Unity is a challenge because each of us comes to our faith through the lens of our own life experiences. Some have been deeply rooted in the practices of Christianity since a young age. They are deeply devoted to a life of prayer, corporate worship, and Bible study. They listen for the Spirit at work in their lives. And they come up with any number of different ways to live, vote, shop, and work for the Kingdom of God. Others are relatively new to the faith. They are learning the practices of Christianity maybe in fits and starts. They are striving to hear the voice of God amid the cacophony of other voices. And they come up with any number of different ways to live, vote, shop, and work for the Kingdom of God. In America, in 2016, in the midst of one of the worst election seasons on record, with three of the four top candidates professing the Christian faith, it is clear that unity is still a long way off. However, as disciples of Jesus, it seems foolish for us to not strive after the fulfillment of Jesus final words before his arrest.
How do we find unity amid such diversity?

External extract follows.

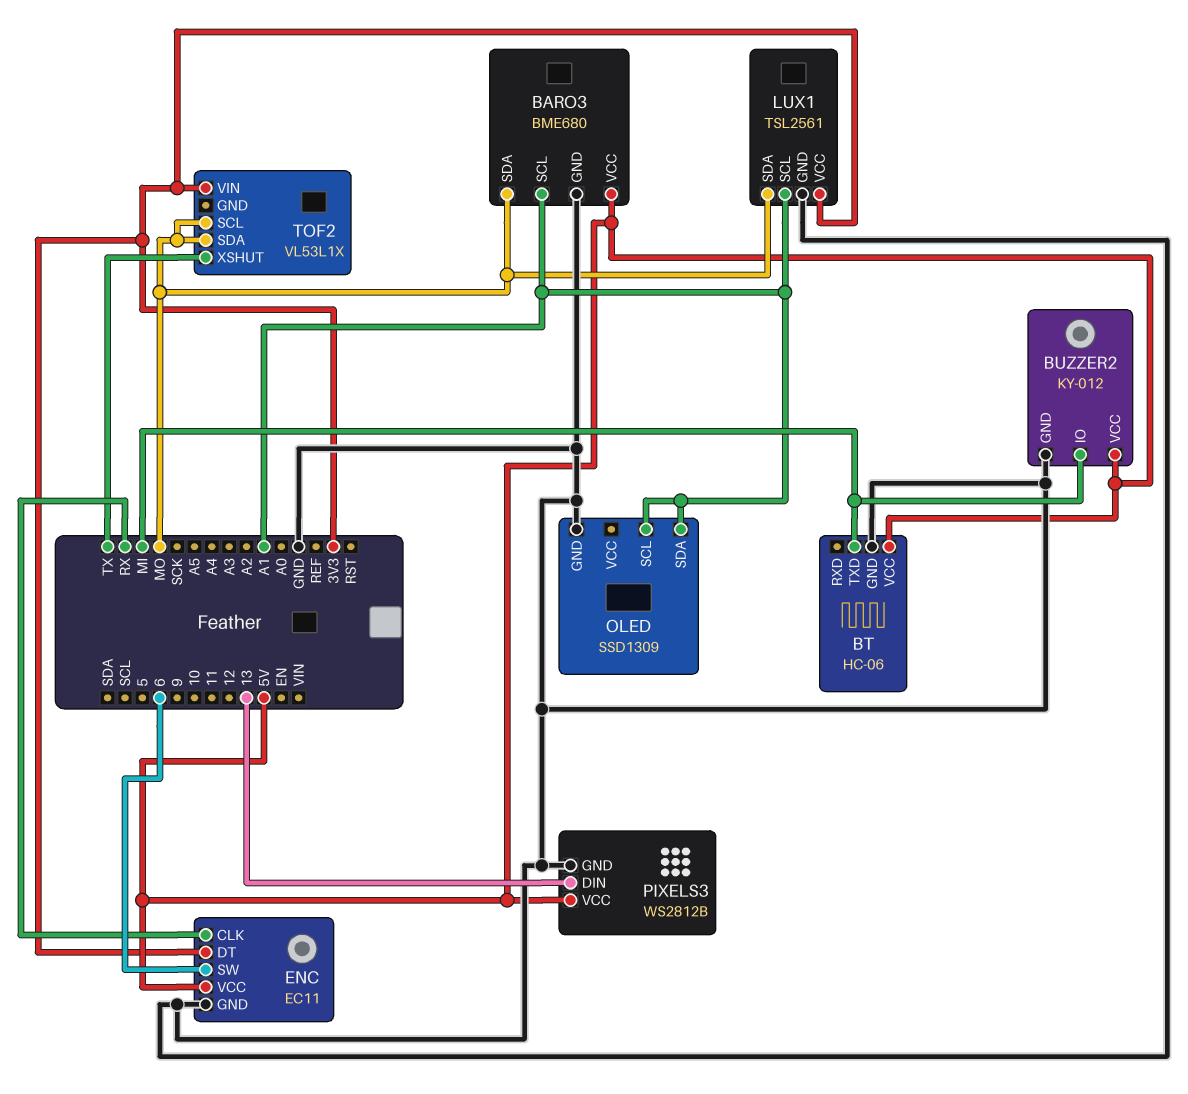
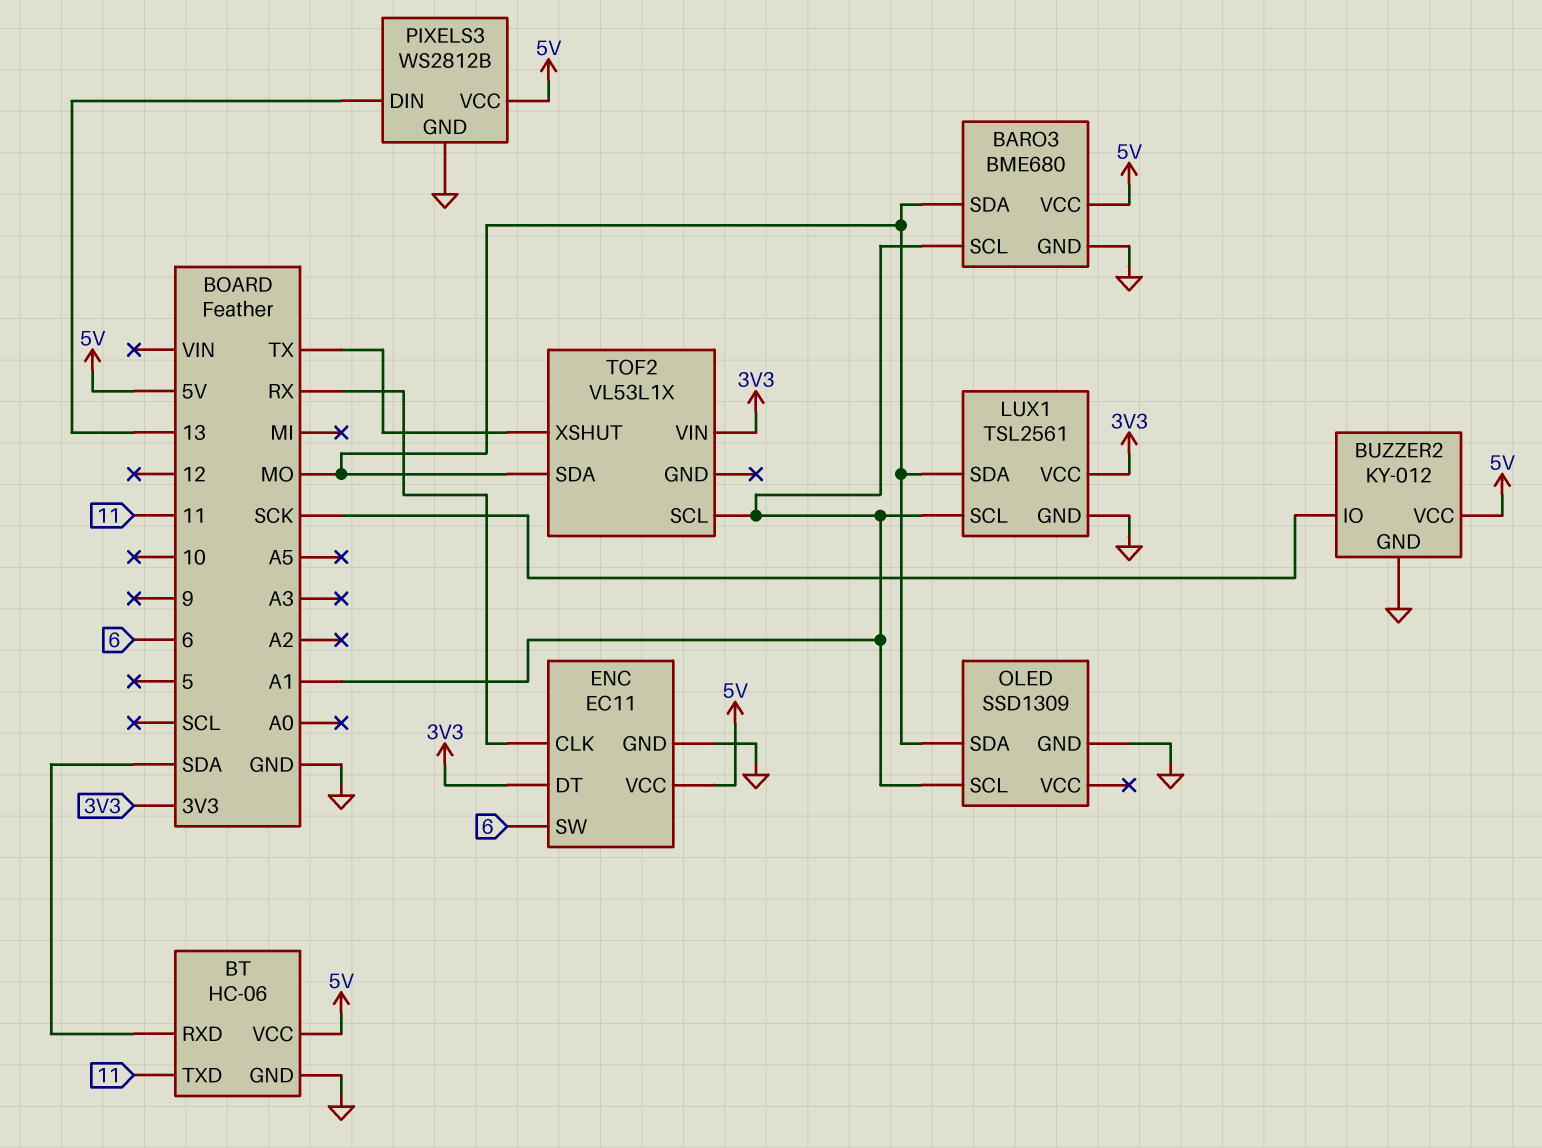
BT pin RXD: none -> SDA
BT pin TXD: MI -> 11
BUZZER2 pin IO: MI -> SCK
OLED pin SDA: A1 -> MO
TOF2 pin SCL: MO -> A1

Just as his prayer comes to an end, Jesus speaks a deep truth that we ought not miss in all the unity language. “I made your name known to them, and I will make it known, so that the love with which you have loved me may be in them, and I in them.” Even as we struggle to find unity with those in the pews around us; those who work in our offices; those who live in our neighborhoods; those who vote in our precincts; it is important to remember that the source of the unity for which Jesus prays is the love of God in us. In order to acknowledge God’s love for me, I have to also be willing to acknowledge God’s love for my neighbor who votes the wrong way, drives the wrong vehicles, owns the wrong number of guns, and worships in the wrong church. Across all the things of this world that would pull us toward disunity, the love of God serves as the great unifying force. God’s love for each and every individual he has created is the underlying factor in every push toward unity in the church. To recognize the love of God in another is to recognize their inherent dignity which serves as the starting point of unity.